Well, we have fire departments, right? We don’t start talking about hiring firefighters as soon as we see a massive fire. But that’s what we’re doing now.
What could we have done? We could have had the firefighters in the White House and at the CDC and in public health departments with networks and systems ready to go from the first day. We didn’t have that.
So guess what? The house is burning down.
What could have happened? It’s hard to say. But we wouldn’t be trying to fight this fire while it’s roaring, with blindfolds.
Disasters like this are a time when normal thinking and acting ends and society can take quantum leaps in a different direction — hopefully for the better and not for the worse. These can be times for big ideas. What is a big idea for how we could reshape how we do healthcare and public health in this country? This could be the silver lining of this pandemic.
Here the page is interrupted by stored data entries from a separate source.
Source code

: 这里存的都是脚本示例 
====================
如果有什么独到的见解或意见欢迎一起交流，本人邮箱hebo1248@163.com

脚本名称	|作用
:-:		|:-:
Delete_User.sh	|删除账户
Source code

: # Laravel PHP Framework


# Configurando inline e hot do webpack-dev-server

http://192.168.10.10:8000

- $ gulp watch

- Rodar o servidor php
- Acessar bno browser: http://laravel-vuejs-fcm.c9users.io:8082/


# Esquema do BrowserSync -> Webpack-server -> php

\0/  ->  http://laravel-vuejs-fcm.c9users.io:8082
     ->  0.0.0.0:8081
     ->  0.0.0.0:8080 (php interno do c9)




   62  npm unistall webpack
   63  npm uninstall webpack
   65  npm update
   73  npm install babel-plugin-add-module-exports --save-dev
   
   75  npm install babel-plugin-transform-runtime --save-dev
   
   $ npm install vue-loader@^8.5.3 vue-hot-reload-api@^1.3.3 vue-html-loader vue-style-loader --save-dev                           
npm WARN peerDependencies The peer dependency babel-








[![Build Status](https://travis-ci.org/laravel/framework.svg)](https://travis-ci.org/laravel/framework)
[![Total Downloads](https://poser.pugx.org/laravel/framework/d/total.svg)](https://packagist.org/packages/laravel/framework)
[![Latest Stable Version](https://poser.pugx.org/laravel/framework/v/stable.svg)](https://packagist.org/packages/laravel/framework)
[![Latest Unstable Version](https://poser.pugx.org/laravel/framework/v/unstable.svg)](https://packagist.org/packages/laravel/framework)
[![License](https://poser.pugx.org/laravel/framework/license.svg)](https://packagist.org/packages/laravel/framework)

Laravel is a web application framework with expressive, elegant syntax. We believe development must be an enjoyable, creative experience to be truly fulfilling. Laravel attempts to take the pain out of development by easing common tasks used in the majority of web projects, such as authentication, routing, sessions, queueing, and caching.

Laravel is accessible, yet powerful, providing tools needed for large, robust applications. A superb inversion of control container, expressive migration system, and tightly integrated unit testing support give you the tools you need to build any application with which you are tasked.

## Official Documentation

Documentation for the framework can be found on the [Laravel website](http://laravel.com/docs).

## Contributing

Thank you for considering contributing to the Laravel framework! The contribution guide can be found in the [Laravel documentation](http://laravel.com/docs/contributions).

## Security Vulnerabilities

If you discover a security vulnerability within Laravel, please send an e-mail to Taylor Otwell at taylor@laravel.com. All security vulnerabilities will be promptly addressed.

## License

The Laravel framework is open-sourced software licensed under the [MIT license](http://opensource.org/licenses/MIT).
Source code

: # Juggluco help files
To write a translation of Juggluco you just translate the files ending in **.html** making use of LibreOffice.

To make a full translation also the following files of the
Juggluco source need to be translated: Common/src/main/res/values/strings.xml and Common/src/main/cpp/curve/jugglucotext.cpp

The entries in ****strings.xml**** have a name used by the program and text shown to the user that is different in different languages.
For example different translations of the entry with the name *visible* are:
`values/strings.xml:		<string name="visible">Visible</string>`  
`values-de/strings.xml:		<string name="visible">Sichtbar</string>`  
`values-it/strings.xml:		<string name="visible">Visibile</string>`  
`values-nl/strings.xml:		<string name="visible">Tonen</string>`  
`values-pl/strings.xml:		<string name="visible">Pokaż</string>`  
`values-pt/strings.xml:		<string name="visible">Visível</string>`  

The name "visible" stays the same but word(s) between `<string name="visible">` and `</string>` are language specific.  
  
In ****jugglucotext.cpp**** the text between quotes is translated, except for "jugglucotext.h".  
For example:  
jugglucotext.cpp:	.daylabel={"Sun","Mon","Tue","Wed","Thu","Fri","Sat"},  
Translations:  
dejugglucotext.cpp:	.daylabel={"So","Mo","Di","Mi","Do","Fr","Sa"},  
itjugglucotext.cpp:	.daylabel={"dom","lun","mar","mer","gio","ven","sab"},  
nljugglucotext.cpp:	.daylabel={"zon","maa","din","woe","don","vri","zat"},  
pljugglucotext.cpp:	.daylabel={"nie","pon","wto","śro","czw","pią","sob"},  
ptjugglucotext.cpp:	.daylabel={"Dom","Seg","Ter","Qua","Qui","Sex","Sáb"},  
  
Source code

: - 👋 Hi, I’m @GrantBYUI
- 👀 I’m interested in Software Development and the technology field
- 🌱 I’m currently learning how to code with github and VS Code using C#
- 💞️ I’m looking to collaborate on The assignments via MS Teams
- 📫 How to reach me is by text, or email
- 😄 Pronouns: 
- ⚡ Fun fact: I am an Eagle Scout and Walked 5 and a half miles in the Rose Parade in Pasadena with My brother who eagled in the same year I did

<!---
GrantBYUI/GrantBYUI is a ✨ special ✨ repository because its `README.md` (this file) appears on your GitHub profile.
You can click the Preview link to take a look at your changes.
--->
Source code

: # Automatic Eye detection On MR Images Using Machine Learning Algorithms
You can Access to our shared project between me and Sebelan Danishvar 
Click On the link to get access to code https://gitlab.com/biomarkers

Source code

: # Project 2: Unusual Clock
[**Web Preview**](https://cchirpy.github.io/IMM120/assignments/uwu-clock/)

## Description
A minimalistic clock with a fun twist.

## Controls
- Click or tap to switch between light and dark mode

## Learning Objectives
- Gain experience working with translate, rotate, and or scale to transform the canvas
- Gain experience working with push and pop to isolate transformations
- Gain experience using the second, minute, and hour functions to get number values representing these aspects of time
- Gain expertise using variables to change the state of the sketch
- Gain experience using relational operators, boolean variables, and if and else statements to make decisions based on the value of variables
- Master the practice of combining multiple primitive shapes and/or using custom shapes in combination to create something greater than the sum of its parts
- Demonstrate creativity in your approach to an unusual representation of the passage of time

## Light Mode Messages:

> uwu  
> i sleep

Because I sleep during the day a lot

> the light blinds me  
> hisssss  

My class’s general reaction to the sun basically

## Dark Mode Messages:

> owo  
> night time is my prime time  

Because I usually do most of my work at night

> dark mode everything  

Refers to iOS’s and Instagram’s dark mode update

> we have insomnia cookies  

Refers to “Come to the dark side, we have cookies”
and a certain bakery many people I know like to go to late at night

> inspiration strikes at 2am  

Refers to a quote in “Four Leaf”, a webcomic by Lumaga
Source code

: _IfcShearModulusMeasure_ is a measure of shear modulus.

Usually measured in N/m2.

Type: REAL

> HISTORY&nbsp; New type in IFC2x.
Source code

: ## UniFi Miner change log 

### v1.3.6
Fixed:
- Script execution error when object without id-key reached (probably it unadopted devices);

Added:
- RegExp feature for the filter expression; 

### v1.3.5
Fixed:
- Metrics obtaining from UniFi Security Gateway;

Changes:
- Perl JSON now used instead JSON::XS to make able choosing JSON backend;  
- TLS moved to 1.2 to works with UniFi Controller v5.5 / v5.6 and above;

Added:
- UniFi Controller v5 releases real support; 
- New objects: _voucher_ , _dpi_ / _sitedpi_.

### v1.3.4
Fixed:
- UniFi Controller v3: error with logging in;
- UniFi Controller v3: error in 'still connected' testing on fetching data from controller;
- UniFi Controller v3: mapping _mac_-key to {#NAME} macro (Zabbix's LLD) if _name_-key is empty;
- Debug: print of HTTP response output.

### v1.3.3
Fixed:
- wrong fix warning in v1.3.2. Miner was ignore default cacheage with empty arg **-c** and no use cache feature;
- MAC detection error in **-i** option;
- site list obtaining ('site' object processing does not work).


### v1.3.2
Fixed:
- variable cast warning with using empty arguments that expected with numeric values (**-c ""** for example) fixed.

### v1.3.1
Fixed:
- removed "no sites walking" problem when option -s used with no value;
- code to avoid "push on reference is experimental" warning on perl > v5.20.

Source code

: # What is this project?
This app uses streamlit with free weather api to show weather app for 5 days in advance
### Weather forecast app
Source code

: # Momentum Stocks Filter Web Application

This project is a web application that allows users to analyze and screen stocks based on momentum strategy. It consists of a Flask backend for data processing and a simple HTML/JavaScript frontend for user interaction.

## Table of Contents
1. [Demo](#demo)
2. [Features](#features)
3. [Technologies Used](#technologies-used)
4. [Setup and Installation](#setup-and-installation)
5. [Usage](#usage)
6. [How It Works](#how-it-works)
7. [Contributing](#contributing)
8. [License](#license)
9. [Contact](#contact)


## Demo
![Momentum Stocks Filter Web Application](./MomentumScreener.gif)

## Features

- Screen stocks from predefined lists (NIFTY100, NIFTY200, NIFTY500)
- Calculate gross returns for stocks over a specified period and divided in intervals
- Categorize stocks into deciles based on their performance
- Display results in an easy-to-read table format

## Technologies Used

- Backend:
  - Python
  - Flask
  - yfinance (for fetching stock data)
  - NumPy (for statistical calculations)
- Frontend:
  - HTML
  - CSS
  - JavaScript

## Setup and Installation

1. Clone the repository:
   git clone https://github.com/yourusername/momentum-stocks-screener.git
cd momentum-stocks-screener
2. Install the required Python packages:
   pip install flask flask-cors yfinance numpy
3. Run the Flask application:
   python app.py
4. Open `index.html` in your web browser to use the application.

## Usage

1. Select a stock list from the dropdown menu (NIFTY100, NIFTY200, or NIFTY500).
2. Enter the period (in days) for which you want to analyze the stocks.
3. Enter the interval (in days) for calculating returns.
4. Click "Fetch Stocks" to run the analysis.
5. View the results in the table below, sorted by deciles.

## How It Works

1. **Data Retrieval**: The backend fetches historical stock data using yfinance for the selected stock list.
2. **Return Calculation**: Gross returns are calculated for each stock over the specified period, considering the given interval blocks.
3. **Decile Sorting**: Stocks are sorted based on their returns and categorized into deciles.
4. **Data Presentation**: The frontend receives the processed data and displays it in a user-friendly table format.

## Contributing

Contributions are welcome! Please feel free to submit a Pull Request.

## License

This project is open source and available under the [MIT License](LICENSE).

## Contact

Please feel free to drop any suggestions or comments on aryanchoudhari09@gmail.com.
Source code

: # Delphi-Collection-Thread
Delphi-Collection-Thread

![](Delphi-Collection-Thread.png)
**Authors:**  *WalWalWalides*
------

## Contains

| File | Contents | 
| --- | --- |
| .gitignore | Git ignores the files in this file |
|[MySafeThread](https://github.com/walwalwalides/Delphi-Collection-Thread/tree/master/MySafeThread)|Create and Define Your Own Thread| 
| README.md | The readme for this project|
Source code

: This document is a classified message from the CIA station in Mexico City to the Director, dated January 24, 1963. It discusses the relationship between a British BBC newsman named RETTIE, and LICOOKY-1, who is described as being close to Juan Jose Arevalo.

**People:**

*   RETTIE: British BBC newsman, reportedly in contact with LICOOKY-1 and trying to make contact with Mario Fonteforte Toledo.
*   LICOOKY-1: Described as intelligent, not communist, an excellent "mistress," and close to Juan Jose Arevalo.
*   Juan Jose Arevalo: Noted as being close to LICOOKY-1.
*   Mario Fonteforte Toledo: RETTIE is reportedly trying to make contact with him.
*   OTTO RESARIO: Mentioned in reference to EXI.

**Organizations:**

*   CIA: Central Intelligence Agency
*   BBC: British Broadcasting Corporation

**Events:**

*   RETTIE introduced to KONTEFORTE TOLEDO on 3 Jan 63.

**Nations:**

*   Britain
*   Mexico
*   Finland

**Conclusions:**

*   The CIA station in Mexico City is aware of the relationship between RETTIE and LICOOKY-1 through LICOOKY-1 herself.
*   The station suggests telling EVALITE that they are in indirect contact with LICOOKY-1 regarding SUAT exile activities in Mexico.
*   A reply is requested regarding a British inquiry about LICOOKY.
Public health functions are done at the local level. Health departments are typically starved for funds. They barely have enough people to carry out even the minimal functions of those departments, no less connect on a regional and national level to respond to emergencies and to the huge public health problems that we face.
We think that we’re powerless against these plagues. But we’re not. A robust public health infrastructure is a great defense. Now we’re seeing the price of not having one.
The CDC has also been cut to the bone. It’s very dispiriting to hear that even in the face of this pandemic, the Trump administration was just last week justifying another 15% cut to the CDC. That’s our national public health agency. They are our firefighters.
What we need to do once we get through this is to have a much more robustly funded and coordinated public health infrastructure at the local, state and national levels. I hope we still have the resources left and political will to do it.